What I like about When Grandma Burnt Her Bra
A book that includes a feisty grandma, an inquisitive child and a whole bunch of cave men and dinosaurs – what’s to not love?
When Grandma Burnt Her Bra has already taken its place on my shelves of favourites. A book about a sensitive and serious subject, told in a hilarious way, it doesn’t shy away from the truth of history. At the same time, it makes the history accessible for little ones, and even big ones, to understand.
The book’s title and its quirky cover illustration showing a fearless grandma, a horrified dinosaur and a bunch of terrified cavemen, as well as a bra on fire, had instant appeal. I knew I was in for a treat, but I hadn’t realised how effectively a lesson in history could be presented in a picture book.
The story is told from Maggie’s point of view. Maggie loves listening to her grandmother’s stories, and this one is about the day Grandma burned her bra. But she didn’t burn it because it was worn out. She burned it because attitudes of the time, especially those accepting inequality between men and women, were old and outdated.
When Maggie couldn’t believe it possible that people thought that way, Grandma declared it to be dinosaur thinking. That was the cue for dinosaurs and cavemen to thunder onto the scene.
The clever combination of text and illustrations, and careful use of font for emphasis, place these dinosaur attitudes right where they belong: in history. The message, which is strong, is strengthened by the appearance of these prehistoric creatures, and the humour nails it.

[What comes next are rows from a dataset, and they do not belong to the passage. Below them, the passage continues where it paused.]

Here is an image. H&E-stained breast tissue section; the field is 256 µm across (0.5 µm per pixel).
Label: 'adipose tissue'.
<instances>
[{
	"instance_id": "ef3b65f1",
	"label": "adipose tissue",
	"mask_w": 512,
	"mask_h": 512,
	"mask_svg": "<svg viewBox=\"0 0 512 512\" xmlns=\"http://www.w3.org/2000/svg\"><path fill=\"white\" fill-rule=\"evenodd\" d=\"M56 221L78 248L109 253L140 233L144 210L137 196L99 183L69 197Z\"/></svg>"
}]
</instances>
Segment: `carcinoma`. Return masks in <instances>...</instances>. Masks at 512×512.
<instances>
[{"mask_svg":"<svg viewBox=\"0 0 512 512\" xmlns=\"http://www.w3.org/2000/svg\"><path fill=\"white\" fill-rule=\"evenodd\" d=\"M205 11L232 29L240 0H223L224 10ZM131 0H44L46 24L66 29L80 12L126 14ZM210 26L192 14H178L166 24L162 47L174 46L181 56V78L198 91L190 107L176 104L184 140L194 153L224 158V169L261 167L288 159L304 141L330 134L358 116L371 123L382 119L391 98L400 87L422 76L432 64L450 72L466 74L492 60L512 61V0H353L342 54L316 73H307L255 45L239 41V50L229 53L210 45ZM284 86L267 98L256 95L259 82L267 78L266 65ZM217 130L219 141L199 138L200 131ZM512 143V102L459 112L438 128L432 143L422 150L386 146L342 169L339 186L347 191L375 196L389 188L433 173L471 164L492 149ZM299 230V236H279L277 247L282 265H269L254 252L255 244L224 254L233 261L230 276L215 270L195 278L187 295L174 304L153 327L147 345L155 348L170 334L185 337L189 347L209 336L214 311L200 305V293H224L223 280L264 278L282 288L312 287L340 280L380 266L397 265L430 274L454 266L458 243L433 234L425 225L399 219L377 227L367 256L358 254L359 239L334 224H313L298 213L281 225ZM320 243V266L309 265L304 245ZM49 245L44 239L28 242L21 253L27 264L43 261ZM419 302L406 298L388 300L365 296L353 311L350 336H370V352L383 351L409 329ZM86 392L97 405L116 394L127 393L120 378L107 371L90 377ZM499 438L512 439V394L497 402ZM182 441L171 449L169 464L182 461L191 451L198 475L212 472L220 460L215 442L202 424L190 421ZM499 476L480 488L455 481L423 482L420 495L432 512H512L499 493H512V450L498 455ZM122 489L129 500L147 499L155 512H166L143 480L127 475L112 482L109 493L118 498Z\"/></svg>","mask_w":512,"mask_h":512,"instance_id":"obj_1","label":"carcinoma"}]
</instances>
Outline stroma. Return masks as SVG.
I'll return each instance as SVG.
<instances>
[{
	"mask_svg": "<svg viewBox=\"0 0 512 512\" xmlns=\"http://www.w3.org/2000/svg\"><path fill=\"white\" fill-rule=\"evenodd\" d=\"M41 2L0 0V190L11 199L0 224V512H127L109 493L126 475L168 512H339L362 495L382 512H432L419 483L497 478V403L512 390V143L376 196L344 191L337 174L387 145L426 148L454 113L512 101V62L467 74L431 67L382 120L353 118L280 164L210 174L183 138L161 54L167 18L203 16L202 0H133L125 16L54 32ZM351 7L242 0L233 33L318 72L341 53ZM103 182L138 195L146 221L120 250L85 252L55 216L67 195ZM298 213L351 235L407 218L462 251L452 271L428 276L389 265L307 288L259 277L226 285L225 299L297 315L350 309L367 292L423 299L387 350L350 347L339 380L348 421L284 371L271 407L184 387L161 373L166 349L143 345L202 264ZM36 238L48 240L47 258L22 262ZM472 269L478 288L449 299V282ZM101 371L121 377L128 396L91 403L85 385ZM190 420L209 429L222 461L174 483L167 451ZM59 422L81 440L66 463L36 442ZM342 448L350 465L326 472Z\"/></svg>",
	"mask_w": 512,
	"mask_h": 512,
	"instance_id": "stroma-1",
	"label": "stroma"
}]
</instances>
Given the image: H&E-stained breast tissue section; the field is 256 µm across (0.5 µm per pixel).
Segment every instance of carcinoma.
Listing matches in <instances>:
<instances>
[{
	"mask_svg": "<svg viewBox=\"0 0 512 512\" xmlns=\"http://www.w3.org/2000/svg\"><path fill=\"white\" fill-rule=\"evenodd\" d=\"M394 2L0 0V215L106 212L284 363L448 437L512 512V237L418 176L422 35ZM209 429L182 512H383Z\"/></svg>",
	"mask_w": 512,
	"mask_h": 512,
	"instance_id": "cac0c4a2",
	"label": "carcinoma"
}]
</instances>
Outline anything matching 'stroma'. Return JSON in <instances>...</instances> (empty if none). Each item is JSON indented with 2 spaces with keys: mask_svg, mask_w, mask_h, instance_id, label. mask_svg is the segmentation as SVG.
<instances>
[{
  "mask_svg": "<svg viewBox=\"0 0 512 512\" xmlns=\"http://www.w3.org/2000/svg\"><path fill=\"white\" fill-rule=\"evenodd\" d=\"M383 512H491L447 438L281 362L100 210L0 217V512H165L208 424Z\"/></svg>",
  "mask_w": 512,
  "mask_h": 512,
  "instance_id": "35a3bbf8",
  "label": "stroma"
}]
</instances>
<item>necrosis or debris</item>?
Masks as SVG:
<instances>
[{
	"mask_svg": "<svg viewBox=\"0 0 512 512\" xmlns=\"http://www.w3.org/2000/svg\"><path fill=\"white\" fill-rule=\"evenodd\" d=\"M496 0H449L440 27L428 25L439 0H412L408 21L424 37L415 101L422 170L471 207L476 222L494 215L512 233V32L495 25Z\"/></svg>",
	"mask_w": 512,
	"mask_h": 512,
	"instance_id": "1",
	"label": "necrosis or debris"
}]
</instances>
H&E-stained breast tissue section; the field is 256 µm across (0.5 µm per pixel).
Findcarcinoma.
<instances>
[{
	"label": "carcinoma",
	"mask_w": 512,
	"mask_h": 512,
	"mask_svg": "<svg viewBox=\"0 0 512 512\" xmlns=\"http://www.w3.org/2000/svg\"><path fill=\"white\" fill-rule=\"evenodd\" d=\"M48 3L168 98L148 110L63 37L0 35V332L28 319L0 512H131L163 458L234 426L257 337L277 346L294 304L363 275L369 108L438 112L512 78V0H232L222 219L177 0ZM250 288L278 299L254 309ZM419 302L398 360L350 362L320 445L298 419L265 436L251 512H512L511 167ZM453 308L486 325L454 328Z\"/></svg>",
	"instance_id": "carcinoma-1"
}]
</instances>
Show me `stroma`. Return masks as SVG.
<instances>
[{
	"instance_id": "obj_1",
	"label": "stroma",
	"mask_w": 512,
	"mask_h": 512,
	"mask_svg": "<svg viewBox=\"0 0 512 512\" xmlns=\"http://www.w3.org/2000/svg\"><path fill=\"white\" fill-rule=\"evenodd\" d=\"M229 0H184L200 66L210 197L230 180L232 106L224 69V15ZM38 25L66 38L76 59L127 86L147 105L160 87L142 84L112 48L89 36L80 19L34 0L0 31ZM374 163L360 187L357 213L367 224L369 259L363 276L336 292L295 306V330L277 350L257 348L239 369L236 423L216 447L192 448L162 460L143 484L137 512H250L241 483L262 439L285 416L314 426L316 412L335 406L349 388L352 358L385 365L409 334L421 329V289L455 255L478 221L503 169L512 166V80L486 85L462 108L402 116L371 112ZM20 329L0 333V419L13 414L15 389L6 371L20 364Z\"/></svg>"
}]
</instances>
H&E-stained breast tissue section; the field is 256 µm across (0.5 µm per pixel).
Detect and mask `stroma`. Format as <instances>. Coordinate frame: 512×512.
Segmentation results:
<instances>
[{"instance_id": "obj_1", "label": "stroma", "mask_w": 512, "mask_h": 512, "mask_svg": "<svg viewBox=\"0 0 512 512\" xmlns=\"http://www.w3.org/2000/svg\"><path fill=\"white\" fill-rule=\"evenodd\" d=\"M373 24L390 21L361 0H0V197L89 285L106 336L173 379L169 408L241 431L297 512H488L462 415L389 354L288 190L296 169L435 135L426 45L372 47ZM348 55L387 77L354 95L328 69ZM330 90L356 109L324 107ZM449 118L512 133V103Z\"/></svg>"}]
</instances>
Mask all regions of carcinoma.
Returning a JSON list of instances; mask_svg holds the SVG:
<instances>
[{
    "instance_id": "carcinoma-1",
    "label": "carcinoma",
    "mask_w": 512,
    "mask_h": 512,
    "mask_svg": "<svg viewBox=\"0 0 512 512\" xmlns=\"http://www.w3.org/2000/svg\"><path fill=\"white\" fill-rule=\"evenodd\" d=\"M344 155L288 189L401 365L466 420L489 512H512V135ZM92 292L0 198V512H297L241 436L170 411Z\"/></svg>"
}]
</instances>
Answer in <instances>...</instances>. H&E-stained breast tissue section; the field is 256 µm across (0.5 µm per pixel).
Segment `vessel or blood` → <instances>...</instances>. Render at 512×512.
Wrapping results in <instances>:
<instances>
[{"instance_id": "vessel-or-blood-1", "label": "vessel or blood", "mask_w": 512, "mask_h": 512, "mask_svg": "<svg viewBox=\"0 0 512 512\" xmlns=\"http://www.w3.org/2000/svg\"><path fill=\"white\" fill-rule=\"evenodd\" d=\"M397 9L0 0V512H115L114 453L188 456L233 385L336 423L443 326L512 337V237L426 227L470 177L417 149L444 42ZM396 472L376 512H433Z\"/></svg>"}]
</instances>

I have seen no other book that tackles the history of feminism and women’s rights in such an effective and entertaining way. I’m sure little people will ask for it to be read over and over. Perhaps in one of those readings they will realise why it’s important to not accept things as they are just because they always were, and that the only way to effect change is to do something.
The story contains the curiosity, wonder and disbelief that any child would hold about the attitudes that, to many adults, really don’t seem that far in the past; for example, women not having the vote, not receiving equal pay, not having the same opportunities for work. I particularly love this line which I think encapsulates the book’s theme:
‘Women know how to handle such situations. Why didn’t they just ask them?’
The book encourages children to question, to seek answers, and stand up for what they believe, especially against injustices they see. Perhaps they will feel the fire in their belly the way Maggie does after hearing her grandmother explain the injustices and inequalities that led her to burn her bra.
As an additional note, the story reminded me of something my ever-so humorous and inquisitive daughter said to me when she was about seven and I was much, much younger. She loved asking me about my childhood. ‘What was it like when you were a girl?’ she’d often say. One day, she added rather quickly, with a cheeky grin on her face, ‘What were the dinosaurs like?’ When she reads this book, she’ll know.
Congratulations to Samantha Tidy, Aśka and EK Books for this wonderful book.
I am happy to recommend it, but don’t just take my word for it. When Grandma Burnt Her Bra was launched last month in the historic Senate chamber of the Museum of Democracy with special guest speaker, Senator David Pocock.
Teacher notes can be accessed free of charge from the publisher EK Books.
Purchase your own copy of When Grandma Burnt Her Bra direct from the publisher or from all good bookshops and online book stores.
With thanks to EK Books from whom I received a copy of When Grandma Burnt Her Bra in return for an honest review.